• **Excerpted passage**:
The Otherness of God

12 February 2016

A sense of strangeness may be the beginning of theological awareness, suggests Sarah Lenton

Sarah Lenton

“There once was a hill that ate people. The rabbit’s Grandmother told him never to go near it…"

 

THAT’S the beginning of Gobbleknoll*, which is included by Alan Garner in his Book of Goblins. And it’s probably in stories such as this that most of us encounter our first literary experience of the “other”, the numinous.

Just reading the abrupt opening line makes you want more: what hill? do rabbits have grandmothers? And then the agreeable frisson: could there be a hill that eats people?

Wander into any German forest, and you’ll understand immediately where the Grimm stories get their power. If you’re lucky you’ll hear forest noises — the wind in the trees, an axe chopping away in the distance — but there’s always a moment when everything goes still. And it’s then you remember Grimm, or some inconvenient bit of folklore: “If the trees talk a bit, you do get a bit of a warning, but if they’re dead still, there’s something bad a-brewing.”

They used to say that in Somerset, but everybody knows what it’s like to have a wood, or a hill, or a pile of rocks, go uncanny on them. Scripture is haunted by this sense: “We have found it in . . . the wood”, as the old translation of Psalm 132 has it.

Stored data entries:
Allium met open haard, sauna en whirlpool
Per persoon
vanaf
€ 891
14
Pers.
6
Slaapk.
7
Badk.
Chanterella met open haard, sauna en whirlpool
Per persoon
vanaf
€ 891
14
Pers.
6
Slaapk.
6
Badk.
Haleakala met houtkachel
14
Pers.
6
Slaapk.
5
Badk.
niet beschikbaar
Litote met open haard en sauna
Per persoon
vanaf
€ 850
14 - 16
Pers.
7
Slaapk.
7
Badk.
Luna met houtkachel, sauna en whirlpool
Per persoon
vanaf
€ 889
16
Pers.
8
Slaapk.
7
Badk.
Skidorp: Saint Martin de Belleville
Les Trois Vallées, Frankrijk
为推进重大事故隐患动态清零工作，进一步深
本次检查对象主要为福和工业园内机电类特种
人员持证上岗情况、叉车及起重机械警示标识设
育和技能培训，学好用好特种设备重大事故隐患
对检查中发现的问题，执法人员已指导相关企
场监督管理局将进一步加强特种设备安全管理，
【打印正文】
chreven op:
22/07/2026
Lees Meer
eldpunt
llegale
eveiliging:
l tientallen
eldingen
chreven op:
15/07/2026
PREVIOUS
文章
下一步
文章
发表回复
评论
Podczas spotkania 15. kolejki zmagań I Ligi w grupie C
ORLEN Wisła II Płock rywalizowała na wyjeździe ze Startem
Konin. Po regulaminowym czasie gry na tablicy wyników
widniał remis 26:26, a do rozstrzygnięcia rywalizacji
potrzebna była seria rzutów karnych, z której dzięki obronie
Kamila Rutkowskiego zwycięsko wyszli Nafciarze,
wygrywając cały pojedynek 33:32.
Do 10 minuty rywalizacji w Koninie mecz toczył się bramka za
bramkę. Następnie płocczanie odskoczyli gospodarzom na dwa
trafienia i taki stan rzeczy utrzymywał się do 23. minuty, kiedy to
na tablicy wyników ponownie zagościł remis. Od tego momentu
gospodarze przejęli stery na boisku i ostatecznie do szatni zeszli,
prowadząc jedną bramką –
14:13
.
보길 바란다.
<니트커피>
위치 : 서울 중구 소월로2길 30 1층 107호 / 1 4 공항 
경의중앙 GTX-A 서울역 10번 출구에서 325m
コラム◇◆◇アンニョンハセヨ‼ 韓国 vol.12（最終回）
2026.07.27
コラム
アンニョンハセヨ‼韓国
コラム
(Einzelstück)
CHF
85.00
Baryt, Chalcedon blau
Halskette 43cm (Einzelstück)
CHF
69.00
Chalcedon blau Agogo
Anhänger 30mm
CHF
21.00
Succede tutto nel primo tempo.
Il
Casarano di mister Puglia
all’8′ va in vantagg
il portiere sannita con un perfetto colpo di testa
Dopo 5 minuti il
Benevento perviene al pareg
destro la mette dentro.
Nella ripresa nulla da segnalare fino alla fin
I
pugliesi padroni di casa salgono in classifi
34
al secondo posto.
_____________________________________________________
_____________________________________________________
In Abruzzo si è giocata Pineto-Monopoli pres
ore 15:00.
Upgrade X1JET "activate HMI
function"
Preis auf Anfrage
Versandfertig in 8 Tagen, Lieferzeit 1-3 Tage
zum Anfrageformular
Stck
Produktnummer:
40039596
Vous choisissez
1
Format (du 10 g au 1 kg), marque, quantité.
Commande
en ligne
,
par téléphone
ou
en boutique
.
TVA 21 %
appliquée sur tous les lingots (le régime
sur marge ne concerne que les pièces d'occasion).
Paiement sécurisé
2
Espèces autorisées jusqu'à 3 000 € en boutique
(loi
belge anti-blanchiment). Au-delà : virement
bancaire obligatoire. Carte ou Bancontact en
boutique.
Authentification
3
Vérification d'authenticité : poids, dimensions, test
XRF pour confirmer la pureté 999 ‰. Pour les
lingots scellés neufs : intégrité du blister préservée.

• **Directions for this task**: Pick up the essay on the otherness of God after its last sentence and continue it.

• **Expected answer**:
Really? What did we find?

 

THERE’S a level of straight “otherness” in some biblical tales, and it’s particularly attached to places — the waters of Meribah; 12 stones pulled from the river Jordan.

They can be commentated on and preached away, but the bare mention of, say, the Oak at Mamre, stirs the imagination. It’s one of the ways in which children pick up the sheer imaginative pull of scripture: Elijah tramping to Mount Sinai (sustained by two breakfasts), or Jacob putting a rock under his head and sleeping in the wilderness.

In fact, that story cannot be bettered, ending as it does with Jacob naming the mysterious Haunter of nature: “How awesome is this place,” he says; “this is none other than the house of God!”

 

Sarah Lenton writes, broadcasts, and lectures on lyric theatre for the Royal Opera House, English National Opera, Glyndebourne Festival Opera, and BBC Radio 3 and 4. She is studying for ordination at St Mellitus College.